The U.K.’s late payments problem has a ripple effect, hitting employees right in the pocketbook. To that end, QuickBooks has estimated that roughly one in seven firms are unable to pay staff due to cash flow issues — and have even had to turn down projects, losing about £26,000 (nearly $33,960 USD) on average.
The survey found that, as a result of late payments from clients and customers, these businesses have delayed wage payments — meaning 2.2 million workers in the U.K. may not have been paid on time. As reported by Smallbusiness.co.uk, QuickBooks’ findings showed that these smaller firms have an average of roughly £31,055 owed to them. The cash flow issues have also impacted their ability to pay debts, a fact cited by about a third of the companies surveyed.
Of the professionals surveyed by QuickBooks, self-employed workers are most heavily impacted by the aforementioned cash flow issues. In fact, said QuickBooks, self-employed individuals are 2.5 times more likely than small businesses — with up to 49 employees — to have cash flow issues “on multiple occasions,” and are as much as three times more likely than other segments of business to have applied for loans.

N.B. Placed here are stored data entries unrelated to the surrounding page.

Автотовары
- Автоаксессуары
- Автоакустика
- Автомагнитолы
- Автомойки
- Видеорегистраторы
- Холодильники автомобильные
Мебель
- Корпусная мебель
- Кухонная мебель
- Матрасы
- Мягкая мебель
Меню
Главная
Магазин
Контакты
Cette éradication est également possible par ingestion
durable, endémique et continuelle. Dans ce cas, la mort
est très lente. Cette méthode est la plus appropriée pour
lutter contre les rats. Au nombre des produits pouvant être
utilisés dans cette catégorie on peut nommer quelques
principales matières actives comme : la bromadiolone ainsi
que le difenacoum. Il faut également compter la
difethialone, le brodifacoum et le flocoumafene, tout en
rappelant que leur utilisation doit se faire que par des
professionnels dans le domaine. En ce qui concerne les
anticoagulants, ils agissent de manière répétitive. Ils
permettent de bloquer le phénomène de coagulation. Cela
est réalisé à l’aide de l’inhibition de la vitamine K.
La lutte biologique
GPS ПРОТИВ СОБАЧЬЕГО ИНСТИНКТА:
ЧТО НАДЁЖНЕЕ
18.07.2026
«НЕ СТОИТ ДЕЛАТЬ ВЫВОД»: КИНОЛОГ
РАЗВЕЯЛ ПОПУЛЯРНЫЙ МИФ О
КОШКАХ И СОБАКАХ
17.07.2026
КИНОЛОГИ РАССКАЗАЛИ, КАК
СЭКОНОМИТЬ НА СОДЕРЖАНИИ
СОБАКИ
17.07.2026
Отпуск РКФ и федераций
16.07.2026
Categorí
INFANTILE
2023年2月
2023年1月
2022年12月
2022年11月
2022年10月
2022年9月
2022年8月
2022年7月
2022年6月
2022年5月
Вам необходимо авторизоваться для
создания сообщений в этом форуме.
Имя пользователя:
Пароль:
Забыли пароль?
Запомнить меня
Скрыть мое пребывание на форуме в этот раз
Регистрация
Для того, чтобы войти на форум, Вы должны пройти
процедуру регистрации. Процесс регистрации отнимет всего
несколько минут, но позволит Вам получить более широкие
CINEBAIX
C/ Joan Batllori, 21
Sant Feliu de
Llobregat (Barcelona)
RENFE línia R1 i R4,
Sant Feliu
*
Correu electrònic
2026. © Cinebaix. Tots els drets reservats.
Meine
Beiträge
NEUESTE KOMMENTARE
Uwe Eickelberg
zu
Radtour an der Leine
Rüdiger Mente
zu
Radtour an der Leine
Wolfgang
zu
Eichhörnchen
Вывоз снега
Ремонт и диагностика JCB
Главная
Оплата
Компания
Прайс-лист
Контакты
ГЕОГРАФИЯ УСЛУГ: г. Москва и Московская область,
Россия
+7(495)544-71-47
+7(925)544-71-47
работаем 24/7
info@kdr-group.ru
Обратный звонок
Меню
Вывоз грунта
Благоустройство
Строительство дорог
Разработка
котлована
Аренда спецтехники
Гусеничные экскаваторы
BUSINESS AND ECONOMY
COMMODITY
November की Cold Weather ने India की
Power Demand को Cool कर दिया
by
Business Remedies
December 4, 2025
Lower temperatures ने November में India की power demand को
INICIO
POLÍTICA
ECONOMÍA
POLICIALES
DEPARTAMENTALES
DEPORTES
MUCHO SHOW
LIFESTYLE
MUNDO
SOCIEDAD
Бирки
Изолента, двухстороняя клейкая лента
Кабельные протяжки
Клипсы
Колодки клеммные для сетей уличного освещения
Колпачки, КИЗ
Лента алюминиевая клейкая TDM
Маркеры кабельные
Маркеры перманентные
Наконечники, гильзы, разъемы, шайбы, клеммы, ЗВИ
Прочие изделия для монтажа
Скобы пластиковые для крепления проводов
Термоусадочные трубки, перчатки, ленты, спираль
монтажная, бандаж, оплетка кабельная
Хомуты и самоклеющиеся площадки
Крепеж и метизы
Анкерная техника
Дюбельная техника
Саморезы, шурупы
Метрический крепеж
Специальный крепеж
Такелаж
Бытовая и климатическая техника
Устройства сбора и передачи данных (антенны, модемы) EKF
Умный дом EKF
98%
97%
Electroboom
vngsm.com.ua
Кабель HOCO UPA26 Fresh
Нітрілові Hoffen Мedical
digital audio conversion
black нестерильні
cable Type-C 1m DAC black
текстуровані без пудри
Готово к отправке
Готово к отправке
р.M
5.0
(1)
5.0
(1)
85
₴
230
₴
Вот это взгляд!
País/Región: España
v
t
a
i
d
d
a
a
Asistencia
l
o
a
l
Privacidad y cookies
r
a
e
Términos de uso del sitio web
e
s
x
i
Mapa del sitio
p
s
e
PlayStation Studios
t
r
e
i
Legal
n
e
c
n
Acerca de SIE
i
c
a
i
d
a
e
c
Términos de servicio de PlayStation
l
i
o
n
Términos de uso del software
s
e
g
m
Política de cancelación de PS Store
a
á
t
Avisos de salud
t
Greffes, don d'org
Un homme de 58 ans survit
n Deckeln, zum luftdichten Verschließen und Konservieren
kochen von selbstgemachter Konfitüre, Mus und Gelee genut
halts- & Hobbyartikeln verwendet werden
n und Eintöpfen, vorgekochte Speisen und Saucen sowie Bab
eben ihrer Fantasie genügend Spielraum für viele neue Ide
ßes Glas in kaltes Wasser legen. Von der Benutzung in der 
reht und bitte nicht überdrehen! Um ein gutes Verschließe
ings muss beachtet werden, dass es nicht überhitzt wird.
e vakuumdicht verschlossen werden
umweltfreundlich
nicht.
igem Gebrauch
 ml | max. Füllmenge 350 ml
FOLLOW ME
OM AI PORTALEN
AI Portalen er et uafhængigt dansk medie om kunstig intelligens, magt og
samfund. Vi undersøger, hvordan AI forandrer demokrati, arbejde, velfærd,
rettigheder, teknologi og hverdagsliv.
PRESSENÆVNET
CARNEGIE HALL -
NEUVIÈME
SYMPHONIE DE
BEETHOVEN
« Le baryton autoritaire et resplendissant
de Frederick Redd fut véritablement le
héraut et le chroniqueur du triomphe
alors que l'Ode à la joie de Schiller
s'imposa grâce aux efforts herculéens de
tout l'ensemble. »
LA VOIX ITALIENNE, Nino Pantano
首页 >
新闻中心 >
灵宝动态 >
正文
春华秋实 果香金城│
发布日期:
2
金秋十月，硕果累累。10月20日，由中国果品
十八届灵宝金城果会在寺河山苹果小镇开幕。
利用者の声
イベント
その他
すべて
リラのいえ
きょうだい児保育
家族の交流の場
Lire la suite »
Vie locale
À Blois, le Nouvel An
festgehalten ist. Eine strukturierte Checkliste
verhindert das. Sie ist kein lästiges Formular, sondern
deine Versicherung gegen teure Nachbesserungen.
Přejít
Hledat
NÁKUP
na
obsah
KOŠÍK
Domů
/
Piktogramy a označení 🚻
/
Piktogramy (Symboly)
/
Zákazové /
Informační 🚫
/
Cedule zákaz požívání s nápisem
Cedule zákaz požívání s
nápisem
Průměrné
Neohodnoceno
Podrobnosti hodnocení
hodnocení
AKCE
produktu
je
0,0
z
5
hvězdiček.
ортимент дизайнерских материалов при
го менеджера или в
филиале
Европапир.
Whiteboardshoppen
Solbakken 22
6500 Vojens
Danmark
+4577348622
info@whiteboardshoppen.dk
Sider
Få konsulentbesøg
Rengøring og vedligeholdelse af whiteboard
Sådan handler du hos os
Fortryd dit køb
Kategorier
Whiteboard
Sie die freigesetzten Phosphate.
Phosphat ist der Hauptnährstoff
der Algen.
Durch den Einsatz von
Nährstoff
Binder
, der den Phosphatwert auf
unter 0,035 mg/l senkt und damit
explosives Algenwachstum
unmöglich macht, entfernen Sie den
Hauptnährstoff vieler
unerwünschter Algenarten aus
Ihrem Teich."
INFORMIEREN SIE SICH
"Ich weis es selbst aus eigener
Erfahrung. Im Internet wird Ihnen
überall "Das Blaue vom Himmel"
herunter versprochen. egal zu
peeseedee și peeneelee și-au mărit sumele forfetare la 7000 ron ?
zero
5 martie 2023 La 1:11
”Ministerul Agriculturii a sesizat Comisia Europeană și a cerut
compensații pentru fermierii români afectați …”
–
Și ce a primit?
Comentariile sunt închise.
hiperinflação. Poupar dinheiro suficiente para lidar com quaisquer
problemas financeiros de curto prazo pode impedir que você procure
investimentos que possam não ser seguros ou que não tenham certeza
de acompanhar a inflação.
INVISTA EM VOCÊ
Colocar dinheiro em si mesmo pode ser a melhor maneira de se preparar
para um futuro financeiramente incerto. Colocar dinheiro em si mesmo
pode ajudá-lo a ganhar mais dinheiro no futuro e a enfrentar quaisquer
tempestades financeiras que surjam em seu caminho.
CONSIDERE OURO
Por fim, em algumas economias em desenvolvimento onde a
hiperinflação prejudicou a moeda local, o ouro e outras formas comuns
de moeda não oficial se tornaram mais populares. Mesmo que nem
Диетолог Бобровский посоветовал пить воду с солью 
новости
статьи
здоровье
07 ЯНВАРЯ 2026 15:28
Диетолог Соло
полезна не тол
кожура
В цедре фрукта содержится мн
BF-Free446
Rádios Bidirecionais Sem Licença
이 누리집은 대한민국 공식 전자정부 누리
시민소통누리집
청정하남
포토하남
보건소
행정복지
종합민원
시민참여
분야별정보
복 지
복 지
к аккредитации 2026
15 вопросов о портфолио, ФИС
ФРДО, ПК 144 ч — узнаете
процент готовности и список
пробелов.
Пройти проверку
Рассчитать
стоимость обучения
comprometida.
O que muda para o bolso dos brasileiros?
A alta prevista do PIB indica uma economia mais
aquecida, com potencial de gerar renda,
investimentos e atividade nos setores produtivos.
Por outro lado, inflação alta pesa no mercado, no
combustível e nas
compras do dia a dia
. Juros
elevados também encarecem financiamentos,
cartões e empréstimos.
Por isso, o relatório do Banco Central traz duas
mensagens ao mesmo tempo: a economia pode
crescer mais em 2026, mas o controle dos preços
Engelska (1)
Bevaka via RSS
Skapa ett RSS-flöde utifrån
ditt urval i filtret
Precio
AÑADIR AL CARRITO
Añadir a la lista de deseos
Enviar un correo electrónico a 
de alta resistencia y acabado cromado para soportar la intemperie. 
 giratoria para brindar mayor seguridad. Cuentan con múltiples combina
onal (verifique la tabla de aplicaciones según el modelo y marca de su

Drilling down a bit more, in the U.K., Begbies Traynor said that of the 1,000 firms it examined that entered insolvency last year, 34 percent were owed funds in excess of 57 days, and 15 percent for more than 86 days. Of the firms that were insolvent, 260 had been waiting for payment for an average of 25 days.
Separately, Tungsten said in Supply Chain Digital that when it analyzed more than 19 million transactions done globally across 100,000 businesses, it found that, “in the U.K., payments take an average of 42 days. Interestingly, it isn’t always willful neglect or deliberate cash flow management that leads companies to pay late.” The company’s research found that when looking into the causes of delays in the supply chain, “we discovered that, every week, businesses spend 55 hours doing manual, paper-based processes and checks; 39 hours chasing invoice exceptions, discrepancies and errors; and 23 hours responding to supplier enquiries.” The manual nature of the aforementioned tasks mean that “great strain” and delays have been hallmarks of the payments process.
As has been widely reported, the U.K. Chancellor of the Exchequer Philip Hammond has been seeking ways to crack down on late payments, and recent proposals include making larger firms appoint non-executive directors to devote efforts to combating late payments. In addition, these same firms must publish details about their payment practices. The Federation of Small Businesses (FSB) estimated that four of five smaller firms have been paid late, and were owed an average of more than £6,000. Furthermore, small businesses have claimed that larger companies have extended payment terms through the last two years.
Mike Cherry, the FSB’s national chairman said, “The commitment from the Chancellor that the Business Secretary will see this through is welcome, and we are especially pleased that the first measure has been announced. … The end of late payments could finally be in sight. It can’t come soon enough, to bolster small businesses at a time when they are in great need of support and a lift in confidence.”